→ **VORLIEGENDER TEXTAUSZUG**:
○ ○ ○ ○ ○ ○ ○
Nach der Niederschlagung eines solchen Putsches ist es Aufgabe der Regierung, die Situation so rasch wie möglich zu normalisieren und der Verfassung sowie den verfassungsrechtlichen Garantien für Menschenrechte und Grundfreiheiten treu zubleiben – weil auch unter einem Notstand jeder Menschenrechte und Grundfreiheiten hat.

Am 23.07.2016 erließ der Ministerrat unter dem Vorsitz des Präsidenten die erste Rechtsverordnung, Nr. 667, über Maßnahmen im Notstand. Zahlreiche Organisationen und Institutionen wurden durch die erste Rechtsverordnung geschlossen, welche in angehängten Listen deren Namen enthielt. Andere Verordnungen folgten der ersten: Nr. 668, 669, 670, 671, 672, 673, 674, 675 und 676. Neue Maßnahmen werden noch geplant. Diese Listen müssen wohl auf das Jahr 2014 zurückgeführt werden, als die Auseinandersetzung zwischen FETÖ-Verbündeten und der Regierung begann.

 

II. Verfassungsrechtliche Grundlage

Ergeben sich ernsthafte Anzeichen für sich ausbreitende Gewalthandlungen, die auf eine Aufhebung der durch die Verfassung begründeten freiheitlichen demokratischen Ordnung oder der Grundrechte und -freiheiten gerichtet sind, oder wird die öffentliche Ordnung ernsthaft gestört, so kann der Ministerrat nach Einholung der Stellungnahme des Nationalen Sicherheitsrates in Teilen des Landes oder im ganzen Land für nicht mehr als sechs Monate den Notstand ausrufen (Art. 119, 120 der Verfassung).

Art. 121 der Verfassung sieht vor: »Wird gemäß Artikel 119 und 120 der Verfassung die Ausrufung des Notstandes beschlossen, so wird dieser Beschluss im Amtsblatt verkündet und sofort der Großen Nationalversammlung der Türkei zur Zustimmung unterbreitet. … Die Nationalversammlung kann die Dauer des Notstandes ändern, sie auf Verlangen des Ministerrats für jeweils nicht mehr als vier Monate verlängern oder den Notstand aufheben.
○ ○ ○ ○ ○ ○ ○
→ **ANGEZEIGTE DATEN**:
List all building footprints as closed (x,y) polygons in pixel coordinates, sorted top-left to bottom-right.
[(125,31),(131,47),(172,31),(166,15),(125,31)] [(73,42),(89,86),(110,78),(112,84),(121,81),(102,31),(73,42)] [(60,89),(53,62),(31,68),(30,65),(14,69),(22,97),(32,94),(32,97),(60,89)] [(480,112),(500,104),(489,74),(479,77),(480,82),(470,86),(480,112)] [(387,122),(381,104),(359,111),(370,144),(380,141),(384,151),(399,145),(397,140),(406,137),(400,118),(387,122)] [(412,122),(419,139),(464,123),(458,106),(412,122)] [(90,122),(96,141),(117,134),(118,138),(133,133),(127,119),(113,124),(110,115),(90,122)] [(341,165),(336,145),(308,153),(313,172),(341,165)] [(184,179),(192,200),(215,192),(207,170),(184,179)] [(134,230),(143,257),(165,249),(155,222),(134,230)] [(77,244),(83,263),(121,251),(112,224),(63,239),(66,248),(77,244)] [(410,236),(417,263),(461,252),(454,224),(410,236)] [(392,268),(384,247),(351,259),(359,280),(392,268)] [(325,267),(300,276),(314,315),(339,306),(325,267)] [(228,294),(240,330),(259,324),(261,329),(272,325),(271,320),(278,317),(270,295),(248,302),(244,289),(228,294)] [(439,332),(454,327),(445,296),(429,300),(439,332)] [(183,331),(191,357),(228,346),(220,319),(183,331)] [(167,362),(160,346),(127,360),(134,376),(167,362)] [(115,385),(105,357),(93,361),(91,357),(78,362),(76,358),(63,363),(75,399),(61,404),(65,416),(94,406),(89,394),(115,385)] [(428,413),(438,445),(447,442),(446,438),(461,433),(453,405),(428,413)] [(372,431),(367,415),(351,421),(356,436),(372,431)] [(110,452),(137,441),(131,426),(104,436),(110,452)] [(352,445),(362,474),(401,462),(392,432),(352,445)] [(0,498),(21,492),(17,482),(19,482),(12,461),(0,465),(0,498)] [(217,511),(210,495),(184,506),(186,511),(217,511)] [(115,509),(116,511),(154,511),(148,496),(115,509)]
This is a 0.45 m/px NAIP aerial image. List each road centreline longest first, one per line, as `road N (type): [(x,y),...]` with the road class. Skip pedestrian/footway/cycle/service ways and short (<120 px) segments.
○ ○ ○ ○ ○ ○ ○
Für welchen Zeitraum darf der Ministerrat laut dem Textauszug den Notstand höchstens ausrufen? Die Auflistung spielt für die Bearbeitung keine Rolle.

Für nicht mehr als sechs Monate.